The Schumer backed legislation beefs up sentencing guidelines for healthcare fraud offenses with substantial losses, updates  the definition of "healthcare fraud offense" in the federal criminal code so that violations of the anti kickback statute, the FDCA, and certain provisions of ERISA make things like criminal forfeiture easier to get, and gives administrative subpoena power to DOJ (meaning they don't have to go through a grand jury) to investigate civil rights violations at places like nursing homes. As the law currently stands, DOJ either has to have a grand jury investigation going on or has to rely on local officials to compel cooperation.  The legislation also does the following:

 

·         Sentencing increases:  The bill directs the Sentencing Commission to increase the guidelines range for health care fraud offenses and clarifies that the full potential scope of the fraud should be considered at sentencing.

 

·         Redefining "health care fraud offense":  The bill includes all health care crimes within the definition of "health care fraud offense," regardless of where they are codified.  (ERISA, drug marketing, and kickback crimes are currently not included)  This change will make available to law enforcement the full range of antifraud tools, including criminal forfeiture and obstruction penalties, to combat these offenses.

 

·         Improving whistleblower claims: kickbacks lead to unnecessary and risky medical care and pervert the doctorpatient relationship.  This bill clarifies that all payments made pursuant to illegal kickbacks are false for purposes of the False Claims Act.

 

·         Creating a commonsense mental state requirement for health care fraud offenses: some courts have held that defendants must be aware that their conduct violates a specific provision of criminal law in order to be held accountable.
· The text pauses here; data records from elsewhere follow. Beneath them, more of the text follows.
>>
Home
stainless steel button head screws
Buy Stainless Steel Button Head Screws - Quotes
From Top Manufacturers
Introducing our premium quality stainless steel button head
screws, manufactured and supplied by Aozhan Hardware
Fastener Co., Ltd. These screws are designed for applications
This bill restores the original intent of Congress that a person is guilty of a health care offense if he knowingly does what the law forbids.

 

·         Increasing funding:  Money spent on health care fraud prevention and enforcement is returned manifold through costs savings and civil and criminal recoveries.  This bill authorizes a modest, yet significant, increase in federal antifraud spending of $20,000,000 per year through 2016.

 

In the wake of the financial crisis earlier this year, Sen. Kaufman introduced similar legislation to strengthen tools and increase resources available to federal prosecutors to find, prosecute and jail those who committed financial fraud. The Fraud Enforcement and Recovery Act, introduced with Sens. Leahy and Chuck Grassley (RIA), was signed into law.